◆ **Supplied records**:
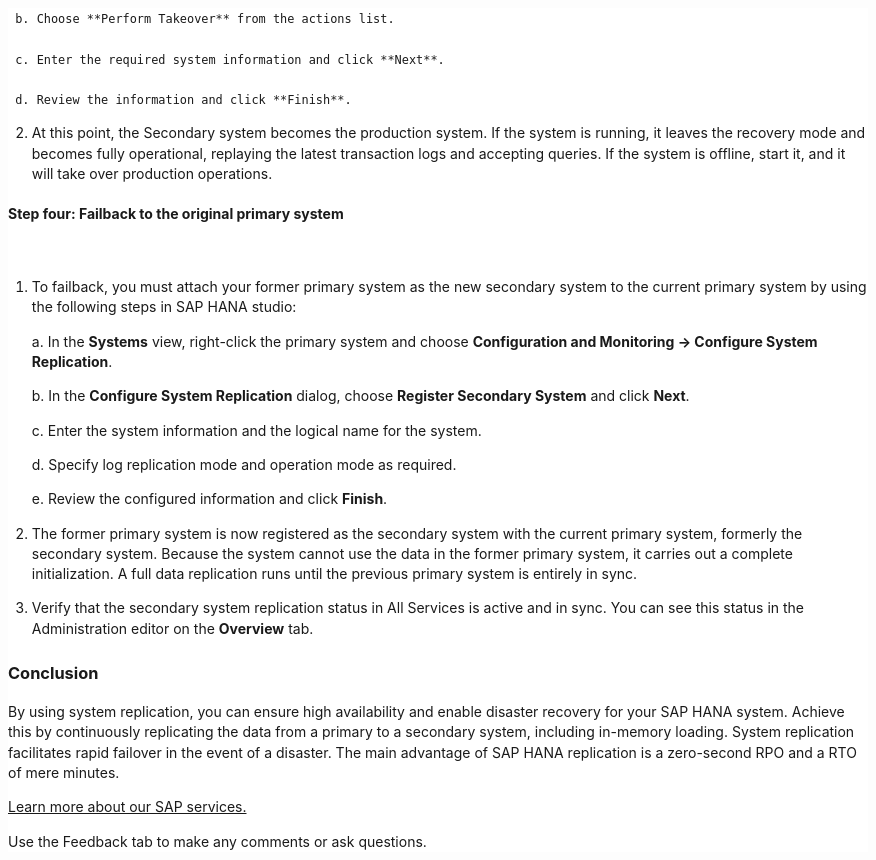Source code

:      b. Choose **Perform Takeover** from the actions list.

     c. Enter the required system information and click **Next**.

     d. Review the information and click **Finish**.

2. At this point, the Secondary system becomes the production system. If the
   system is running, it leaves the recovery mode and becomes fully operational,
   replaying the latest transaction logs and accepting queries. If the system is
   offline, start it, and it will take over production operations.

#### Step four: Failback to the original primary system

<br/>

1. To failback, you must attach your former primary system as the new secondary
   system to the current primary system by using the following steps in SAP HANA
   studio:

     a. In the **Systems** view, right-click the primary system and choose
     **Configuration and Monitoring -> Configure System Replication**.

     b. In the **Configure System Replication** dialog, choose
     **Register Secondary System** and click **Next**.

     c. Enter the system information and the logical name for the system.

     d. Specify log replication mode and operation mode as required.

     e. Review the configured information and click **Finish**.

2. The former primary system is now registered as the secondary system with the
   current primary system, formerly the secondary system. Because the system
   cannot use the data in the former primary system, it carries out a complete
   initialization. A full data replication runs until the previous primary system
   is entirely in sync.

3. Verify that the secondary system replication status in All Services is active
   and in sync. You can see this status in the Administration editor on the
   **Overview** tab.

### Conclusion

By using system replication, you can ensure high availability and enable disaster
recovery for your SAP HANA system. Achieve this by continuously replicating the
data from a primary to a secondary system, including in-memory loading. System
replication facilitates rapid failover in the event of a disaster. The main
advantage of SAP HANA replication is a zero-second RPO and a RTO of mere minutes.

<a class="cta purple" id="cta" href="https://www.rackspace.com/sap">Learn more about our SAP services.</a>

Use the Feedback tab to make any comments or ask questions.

◆ **About this task**: Pick out each line above that contains the word "mode". Match case exactly.

◆ **Answer section**:
   system is running, it leaves the recovery mode and becomes fully operational,
     d. Specify log replication mode and operation mode as required.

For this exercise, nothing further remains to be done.